[Paired box coordinates]
######

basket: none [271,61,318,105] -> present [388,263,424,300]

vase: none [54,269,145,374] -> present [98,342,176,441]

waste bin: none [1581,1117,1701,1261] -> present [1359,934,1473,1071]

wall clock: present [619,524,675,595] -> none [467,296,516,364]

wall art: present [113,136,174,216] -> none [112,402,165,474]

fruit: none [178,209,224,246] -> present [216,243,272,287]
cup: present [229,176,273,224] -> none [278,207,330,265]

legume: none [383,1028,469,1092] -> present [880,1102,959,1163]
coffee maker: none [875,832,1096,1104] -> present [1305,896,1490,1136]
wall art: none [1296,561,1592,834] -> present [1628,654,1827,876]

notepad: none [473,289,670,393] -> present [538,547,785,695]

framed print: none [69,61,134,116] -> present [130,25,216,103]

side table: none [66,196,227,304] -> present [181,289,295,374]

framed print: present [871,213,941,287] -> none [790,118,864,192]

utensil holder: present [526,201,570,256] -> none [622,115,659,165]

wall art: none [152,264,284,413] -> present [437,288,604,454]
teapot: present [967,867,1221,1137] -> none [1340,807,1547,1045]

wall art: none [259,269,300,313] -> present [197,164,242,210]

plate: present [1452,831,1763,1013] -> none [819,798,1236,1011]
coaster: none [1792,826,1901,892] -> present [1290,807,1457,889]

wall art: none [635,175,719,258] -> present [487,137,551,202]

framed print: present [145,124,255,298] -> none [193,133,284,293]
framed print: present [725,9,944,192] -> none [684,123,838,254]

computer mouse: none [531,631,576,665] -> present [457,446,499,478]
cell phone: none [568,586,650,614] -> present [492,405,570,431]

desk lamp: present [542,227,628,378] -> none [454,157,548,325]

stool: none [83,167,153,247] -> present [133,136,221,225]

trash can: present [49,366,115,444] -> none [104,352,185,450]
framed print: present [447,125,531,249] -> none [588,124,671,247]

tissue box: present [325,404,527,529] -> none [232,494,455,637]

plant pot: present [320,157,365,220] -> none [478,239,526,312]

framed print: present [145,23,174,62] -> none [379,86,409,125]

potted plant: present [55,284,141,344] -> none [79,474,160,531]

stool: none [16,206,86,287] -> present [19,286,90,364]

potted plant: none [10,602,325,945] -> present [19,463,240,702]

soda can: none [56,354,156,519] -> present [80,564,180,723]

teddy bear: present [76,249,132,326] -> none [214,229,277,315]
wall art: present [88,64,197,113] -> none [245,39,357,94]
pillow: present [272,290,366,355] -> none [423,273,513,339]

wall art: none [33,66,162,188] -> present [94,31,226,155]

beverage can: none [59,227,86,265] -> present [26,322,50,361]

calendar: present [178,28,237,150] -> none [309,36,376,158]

######

▶ TO DO
Copy the records above exactly, beginning at the line that contains "waste bin: none" and stopping after the line that contains "cup: present [229,176,273,224]".

▶ RESPONSE TO THIS TASK
waste bin: none [1581,1117,1701,1261] -> present [1359,934,1473,1071]

wall clock: present [619,524,675,595] -> none [467,296,516,364]

wall art: present [113,136,174,216] -> none [112,402,165,474]

fruit: none [178,209,224,246] -> present [216,243,272,287]
cup: present [229,176,273,224] -> none [278,207,330,265]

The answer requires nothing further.